● About this exercise
Echo the lines between the line holding "1. Change directory" and the line holding "cp ../../timesten1814190.server.linux8664.zip .", inclusive.

[Dataset entries]
= = = =

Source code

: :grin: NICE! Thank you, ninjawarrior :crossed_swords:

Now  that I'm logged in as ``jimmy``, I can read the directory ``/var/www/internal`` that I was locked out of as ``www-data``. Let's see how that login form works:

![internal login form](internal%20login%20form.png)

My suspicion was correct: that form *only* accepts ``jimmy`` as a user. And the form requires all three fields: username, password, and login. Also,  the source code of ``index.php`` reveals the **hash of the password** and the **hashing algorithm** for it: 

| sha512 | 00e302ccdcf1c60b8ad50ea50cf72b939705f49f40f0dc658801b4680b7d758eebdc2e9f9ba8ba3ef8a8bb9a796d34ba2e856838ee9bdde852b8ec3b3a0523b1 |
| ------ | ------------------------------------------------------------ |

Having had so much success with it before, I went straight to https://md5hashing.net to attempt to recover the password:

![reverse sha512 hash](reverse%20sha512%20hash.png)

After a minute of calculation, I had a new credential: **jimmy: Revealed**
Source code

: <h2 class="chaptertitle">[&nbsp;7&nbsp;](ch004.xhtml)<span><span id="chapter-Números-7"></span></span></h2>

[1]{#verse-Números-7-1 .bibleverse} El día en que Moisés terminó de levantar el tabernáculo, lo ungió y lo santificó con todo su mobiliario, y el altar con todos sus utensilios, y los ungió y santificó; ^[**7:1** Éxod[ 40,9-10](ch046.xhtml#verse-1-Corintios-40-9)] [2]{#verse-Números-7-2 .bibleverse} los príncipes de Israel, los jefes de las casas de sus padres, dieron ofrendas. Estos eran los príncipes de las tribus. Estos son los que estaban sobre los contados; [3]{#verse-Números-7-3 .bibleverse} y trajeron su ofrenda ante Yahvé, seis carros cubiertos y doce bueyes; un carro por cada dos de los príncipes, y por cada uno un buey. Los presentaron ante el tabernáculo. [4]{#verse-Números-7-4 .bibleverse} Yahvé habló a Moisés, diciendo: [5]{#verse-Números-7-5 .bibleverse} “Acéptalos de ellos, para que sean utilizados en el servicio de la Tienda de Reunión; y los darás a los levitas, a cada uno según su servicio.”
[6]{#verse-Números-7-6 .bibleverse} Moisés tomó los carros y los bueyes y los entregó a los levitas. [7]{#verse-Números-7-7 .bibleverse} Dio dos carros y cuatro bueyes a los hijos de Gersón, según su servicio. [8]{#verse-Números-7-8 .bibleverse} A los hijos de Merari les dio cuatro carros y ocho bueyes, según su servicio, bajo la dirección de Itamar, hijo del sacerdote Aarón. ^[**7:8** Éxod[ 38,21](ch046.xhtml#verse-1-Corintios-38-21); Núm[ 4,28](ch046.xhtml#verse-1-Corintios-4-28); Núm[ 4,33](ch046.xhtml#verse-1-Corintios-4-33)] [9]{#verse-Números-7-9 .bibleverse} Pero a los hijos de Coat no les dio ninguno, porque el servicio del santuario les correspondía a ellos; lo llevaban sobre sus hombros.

= = = =

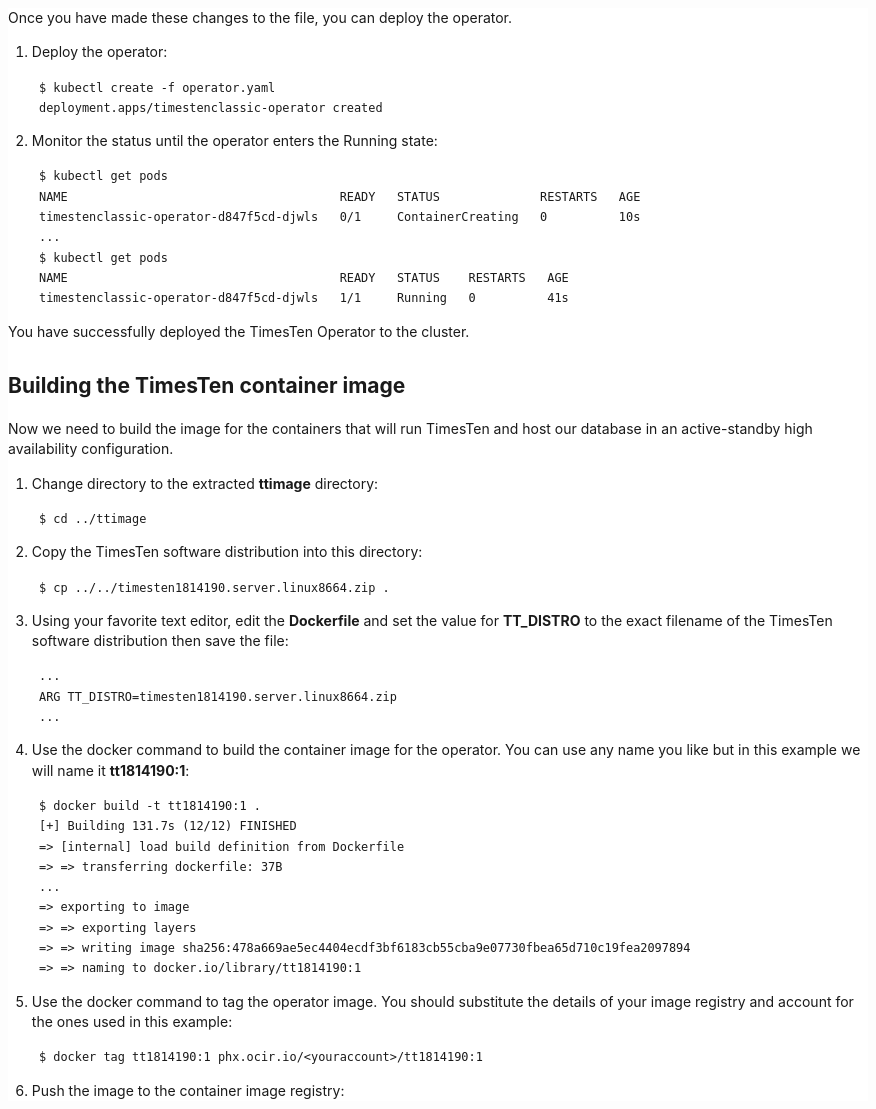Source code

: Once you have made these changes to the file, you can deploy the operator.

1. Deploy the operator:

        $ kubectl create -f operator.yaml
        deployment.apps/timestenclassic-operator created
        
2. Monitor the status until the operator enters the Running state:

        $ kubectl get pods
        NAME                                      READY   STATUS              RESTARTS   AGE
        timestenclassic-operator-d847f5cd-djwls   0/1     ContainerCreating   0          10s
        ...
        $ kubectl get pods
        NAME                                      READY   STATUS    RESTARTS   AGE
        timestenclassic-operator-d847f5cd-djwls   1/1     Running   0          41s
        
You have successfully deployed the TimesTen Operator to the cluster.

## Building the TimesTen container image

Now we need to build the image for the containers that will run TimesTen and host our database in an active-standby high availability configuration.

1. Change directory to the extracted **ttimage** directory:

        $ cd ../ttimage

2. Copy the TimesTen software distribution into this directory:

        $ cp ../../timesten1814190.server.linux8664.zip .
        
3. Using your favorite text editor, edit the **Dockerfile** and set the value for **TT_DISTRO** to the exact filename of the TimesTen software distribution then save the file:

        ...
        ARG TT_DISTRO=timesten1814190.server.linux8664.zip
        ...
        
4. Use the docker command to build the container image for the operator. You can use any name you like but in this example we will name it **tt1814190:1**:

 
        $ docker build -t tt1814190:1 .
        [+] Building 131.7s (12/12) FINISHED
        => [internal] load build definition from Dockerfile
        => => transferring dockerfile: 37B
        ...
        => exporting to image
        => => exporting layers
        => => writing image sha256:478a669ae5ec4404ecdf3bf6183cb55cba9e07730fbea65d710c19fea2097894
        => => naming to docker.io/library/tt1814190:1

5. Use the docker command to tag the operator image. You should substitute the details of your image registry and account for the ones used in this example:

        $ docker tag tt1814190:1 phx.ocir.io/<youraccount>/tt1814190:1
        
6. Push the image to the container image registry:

= = = =

● Solution
1. Change directory to the extracted **ttimage** directory:

        $ cd ../ttimage

2. Copy the TimesTen software distribution into this directory:

        $ cp ../../timesten1814190.server.linux8664.zip .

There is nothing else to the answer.